Bukhori meriwayatkan dari Al-Barro’ bin ‘Azib ia berkata, “Rosululloh Shollallohu ‘Alaihi wa Sallam mengutus beberapa orang Anshor kepada Abu Rofi‘, beliau menunjuk Abdulloh bin ‘Atik sebagai pemimpin. Abu Rofi‘ ini selalu menyakiti Nabi Shollallohu ‘Alaihi wa Sallam dan bersekongkol melawan beliau. Waktu itu ia berada di bentengnya di tanah Hijaz.” [Hadits 4039]

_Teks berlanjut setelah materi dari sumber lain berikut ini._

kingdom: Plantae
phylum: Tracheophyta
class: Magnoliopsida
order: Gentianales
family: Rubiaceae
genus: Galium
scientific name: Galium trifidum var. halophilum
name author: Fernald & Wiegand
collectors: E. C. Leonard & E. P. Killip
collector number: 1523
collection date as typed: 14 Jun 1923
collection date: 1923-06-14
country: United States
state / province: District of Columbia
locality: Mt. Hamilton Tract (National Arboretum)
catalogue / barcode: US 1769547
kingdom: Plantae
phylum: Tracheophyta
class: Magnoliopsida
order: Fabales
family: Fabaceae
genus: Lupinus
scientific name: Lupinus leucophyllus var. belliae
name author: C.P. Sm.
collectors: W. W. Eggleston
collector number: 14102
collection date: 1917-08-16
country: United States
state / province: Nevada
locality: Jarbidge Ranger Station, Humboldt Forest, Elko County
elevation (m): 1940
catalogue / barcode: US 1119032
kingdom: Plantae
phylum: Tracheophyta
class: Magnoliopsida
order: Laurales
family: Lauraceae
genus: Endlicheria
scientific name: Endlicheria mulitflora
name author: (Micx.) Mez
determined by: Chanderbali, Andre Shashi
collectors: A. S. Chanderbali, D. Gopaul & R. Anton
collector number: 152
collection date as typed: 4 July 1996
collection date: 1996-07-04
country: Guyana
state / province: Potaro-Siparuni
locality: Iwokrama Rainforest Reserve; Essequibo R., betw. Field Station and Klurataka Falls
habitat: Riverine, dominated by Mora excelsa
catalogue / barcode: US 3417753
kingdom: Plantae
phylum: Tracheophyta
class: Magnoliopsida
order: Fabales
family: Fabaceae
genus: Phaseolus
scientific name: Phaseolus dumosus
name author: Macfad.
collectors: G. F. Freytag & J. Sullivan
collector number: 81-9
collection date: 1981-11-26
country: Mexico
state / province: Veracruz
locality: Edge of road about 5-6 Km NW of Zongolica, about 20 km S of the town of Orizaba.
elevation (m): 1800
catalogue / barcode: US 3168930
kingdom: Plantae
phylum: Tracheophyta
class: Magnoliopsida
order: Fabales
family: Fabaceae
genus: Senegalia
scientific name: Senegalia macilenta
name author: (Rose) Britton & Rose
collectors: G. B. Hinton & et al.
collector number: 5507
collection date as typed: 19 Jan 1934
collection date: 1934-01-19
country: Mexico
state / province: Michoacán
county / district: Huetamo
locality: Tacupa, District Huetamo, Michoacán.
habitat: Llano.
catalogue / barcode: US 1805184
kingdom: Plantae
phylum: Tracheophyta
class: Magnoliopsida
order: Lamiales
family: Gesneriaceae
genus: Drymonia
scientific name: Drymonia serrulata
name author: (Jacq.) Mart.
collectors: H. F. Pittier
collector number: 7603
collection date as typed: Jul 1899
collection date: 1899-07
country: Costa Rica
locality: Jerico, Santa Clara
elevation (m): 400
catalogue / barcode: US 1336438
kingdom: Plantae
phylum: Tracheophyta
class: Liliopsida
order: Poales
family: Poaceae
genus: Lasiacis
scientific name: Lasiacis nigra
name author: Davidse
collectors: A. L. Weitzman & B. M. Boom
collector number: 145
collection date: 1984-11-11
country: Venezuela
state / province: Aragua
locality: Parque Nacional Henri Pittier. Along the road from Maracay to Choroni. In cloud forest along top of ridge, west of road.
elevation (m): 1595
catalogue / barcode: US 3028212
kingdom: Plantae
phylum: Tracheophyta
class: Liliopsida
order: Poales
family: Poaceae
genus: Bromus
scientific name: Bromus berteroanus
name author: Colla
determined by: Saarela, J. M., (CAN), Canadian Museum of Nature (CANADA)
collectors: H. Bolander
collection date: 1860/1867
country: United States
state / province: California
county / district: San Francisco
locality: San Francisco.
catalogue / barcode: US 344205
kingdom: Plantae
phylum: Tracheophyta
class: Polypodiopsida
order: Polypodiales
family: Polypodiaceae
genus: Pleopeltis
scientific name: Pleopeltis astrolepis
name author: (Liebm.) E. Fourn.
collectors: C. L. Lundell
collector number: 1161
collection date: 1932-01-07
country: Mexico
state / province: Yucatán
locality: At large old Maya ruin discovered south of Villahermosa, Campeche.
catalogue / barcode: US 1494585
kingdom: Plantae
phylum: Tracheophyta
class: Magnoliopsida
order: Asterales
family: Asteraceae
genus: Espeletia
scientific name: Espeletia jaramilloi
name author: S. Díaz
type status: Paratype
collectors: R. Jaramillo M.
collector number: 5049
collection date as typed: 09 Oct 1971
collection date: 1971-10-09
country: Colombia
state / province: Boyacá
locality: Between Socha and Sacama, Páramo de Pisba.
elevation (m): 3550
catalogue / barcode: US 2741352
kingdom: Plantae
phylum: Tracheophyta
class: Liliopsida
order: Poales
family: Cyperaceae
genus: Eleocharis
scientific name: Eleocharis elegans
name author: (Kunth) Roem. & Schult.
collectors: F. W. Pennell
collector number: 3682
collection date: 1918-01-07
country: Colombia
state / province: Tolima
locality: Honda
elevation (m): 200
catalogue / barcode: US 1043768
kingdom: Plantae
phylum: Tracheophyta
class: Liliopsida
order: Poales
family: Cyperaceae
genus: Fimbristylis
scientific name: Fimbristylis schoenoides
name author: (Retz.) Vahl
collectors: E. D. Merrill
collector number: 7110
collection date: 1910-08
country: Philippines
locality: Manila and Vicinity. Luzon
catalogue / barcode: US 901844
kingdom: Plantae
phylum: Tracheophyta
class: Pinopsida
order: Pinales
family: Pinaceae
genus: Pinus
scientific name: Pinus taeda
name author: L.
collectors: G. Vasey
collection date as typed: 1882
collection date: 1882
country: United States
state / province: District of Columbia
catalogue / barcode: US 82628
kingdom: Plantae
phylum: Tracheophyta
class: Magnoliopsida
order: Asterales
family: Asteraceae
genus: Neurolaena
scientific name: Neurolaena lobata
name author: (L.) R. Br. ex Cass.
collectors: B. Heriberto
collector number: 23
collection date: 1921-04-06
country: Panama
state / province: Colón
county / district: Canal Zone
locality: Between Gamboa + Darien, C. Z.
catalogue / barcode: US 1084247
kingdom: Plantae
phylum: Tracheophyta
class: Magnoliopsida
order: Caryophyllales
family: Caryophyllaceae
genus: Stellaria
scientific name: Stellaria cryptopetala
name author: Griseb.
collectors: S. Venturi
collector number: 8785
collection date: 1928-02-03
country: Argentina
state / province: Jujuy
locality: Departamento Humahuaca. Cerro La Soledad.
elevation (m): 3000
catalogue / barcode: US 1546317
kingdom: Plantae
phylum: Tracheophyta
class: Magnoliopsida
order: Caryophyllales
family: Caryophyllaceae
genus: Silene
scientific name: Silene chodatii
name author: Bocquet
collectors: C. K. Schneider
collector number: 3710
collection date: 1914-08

Masih dari Barro’, Bukhori meriwayatkan lagi, ia berkata:
“Rosululloh Shollallohu ‘Alaihi wa Sallam mengutus satu rohth (pasukan berjumlah antara 3-10) untuk membunuh Abu Rofi‘, maka Abdulloh bin ‘Atik masuk ke rumahnya pada suatu malam kemudian membunuhnya.” [Hadits 4038]

Abdulloh bin Atik mengunakan berbagai tipuan sampai ia berhasil membunuhnya, ia menyamar hingga bisa masuk ke benteng, kemudian itu tutup pintu rumah orang-orang Yahudi dari luar, baru kemudian ia berjalan ke ruangan Abu Rofi‘. Tidaklah ia berjalan melewati satu pintu melainkan ia kunci pintu itu dari dalam, ia juga merubah suaranya hingga tidak dapat dikenali.

Ibnu Hajar berkata, “Di dalam hadits ini terdapat beberapa kesimpulan, yaitu: Bolehnya melakukan ightiyal terhadap orang musyrik yang dakwah sudah disampaikan kepadanya kemudian ia masih saja berada di atas kesyirikannya. Dan boleh membunuh orang yang membantu musuh dalam melawan Rosululloh Shollallohu ‘Alaihi wa Sallam dengan tangan (perbuatan), hartanya, atau lisannya. Juga bolehnya memata-matai dan mencari celah kelalaian pasukan perang musuh, dan bersikap keras dalam memerangi orang-orang musyrik. Juga bolehnya menyamarkan perkataan demi sebuah kemashlahatan, dan diperbolehkannya kaum Muslimin yang sedikit maju menghadapi orang musyrik yang banyak.” [Fathul Bari (VII/ 345) dan dikeluarkan Bukhori di dalam Kitabul Jihad (Bab Qotlun Naim Al-Musyrik)]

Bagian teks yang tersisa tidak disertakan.